The Lord’s servants often face storms, whether literal or metaphorical. Paul, however, stands apart from many believers. Whereas Jonah brought a tempest upon himself and his shipmates because of disobedience, Jonah 1. 12, Paul went through Euroclydon in calm assurance that he was obeying God’s will. Although the disciples doubted Christ’s care during the storm, Mark 4. 38, Paul was reassured that God would bring him through, Acts 27. 25.

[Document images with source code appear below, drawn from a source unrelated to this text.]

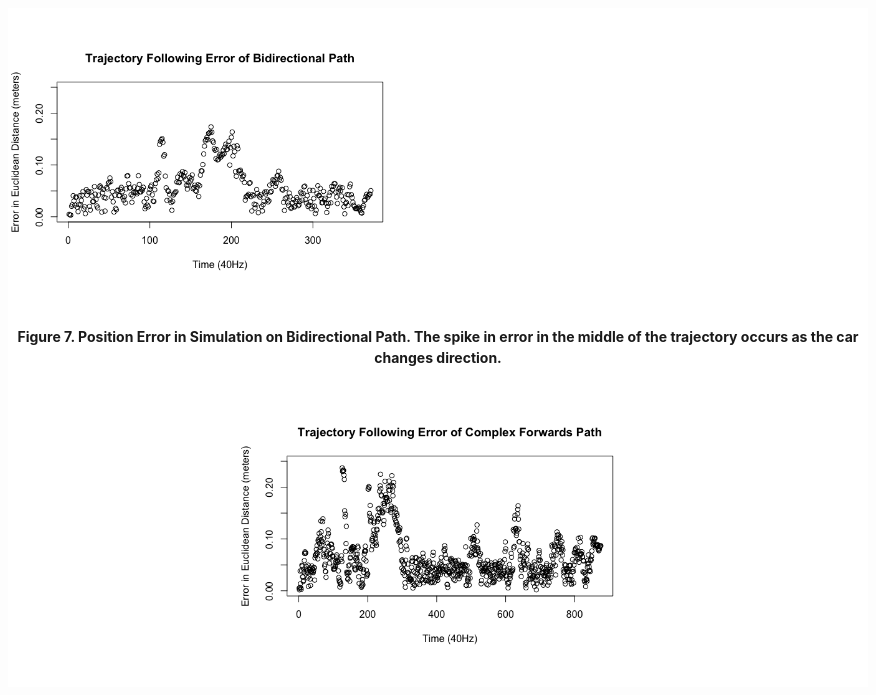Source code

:   <img src="assets/images/lab8/backwards_error_plot.png" img width="400" height="300">
</p>

<p align="center">
  <b> Figure 7. Position Error in Simulation on Bidirectional Path.  The spike in error in the middle of the trajectory occurs as the car changes direction.
 </b>
</p>


<p align="center">
  <img src="assets/images/lab8/complex_forwards_error_plot.png" img width="400" height="300">
</p>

The Lord sent an angel, v. 23, with a comforting message for Paul, who immediately broadcast it to the other passengers and crew. He told them, v. 23, of his God-given identity – ‘Whose I am’ – and purpose – ‘Whom I serve’. Could we truthfully use this same language of devotion to describe ourselves? Next, Paul passed on the revelation that all aboard would be safe, v. 24. Here is a challenge to us: do we keep the good news of salvation secret, or are we ready to share it with colleagues and companions? This brings us neatly to the final point.
Notice the repetition of ‘all’ through the chapter, vv. 24, 33, 35, 36, 37, 44. Every soldier, sailor, and passenger was valuable to Paul and to God. There were 276 in total, v. 37. Paul (or Luke?) counted them all. God had even counted the hairs on their heads, v. 34, cf. Matt. 10. 30. All (literally people, hyperbolically hairs) were to be preserved unharmed.
A 100% survival rate seemed unlikely during the massive tempest, especially in the presence of cowardly sailors, v. 30, and murderous soldiers, v. 42. However, Paul must have been praying to God. The angelic message refers to those ‘given’ to Paul, v. 24, presumably in response to the apostle’s intercession for his shipmates’ safety. God granted his request. Almost certainly, Paul also prayed for their souls’ salvation. Did God grant this request? We must be prayerfully aware of both the everyday and the eternal needs of people around us.
Paul could not stop the storm, but he did his best to relieve difficulties aboard the ship. Alongside offering reassurance, he lent a hand to the sailors, v. 19, and encouraged them to eat, v. 35.
Finally, through Paul’s prayer and God’s power, ‘they escaped all safe to land’, v. 44. Have faith and pray! At times it seems unlikely that our friends and family might ever be saved, but God is ‘able to do exceeding abundantly above all that we ask or think’, Eph. 3. 21.
1 ‘It is estimated that in the Roman period, the Mediterranean was better connected than at any point until the 19th century’, Julian Wainwright, University of Southampton, 2017, www.futurelearn.com/courses/shipwrecks/0/steps/7964.
2 For example, see A Meteorological Appraisal of Acts 27: 5-26. R.W. White, The Expository Times 113(12), pp. 403-407, 2002.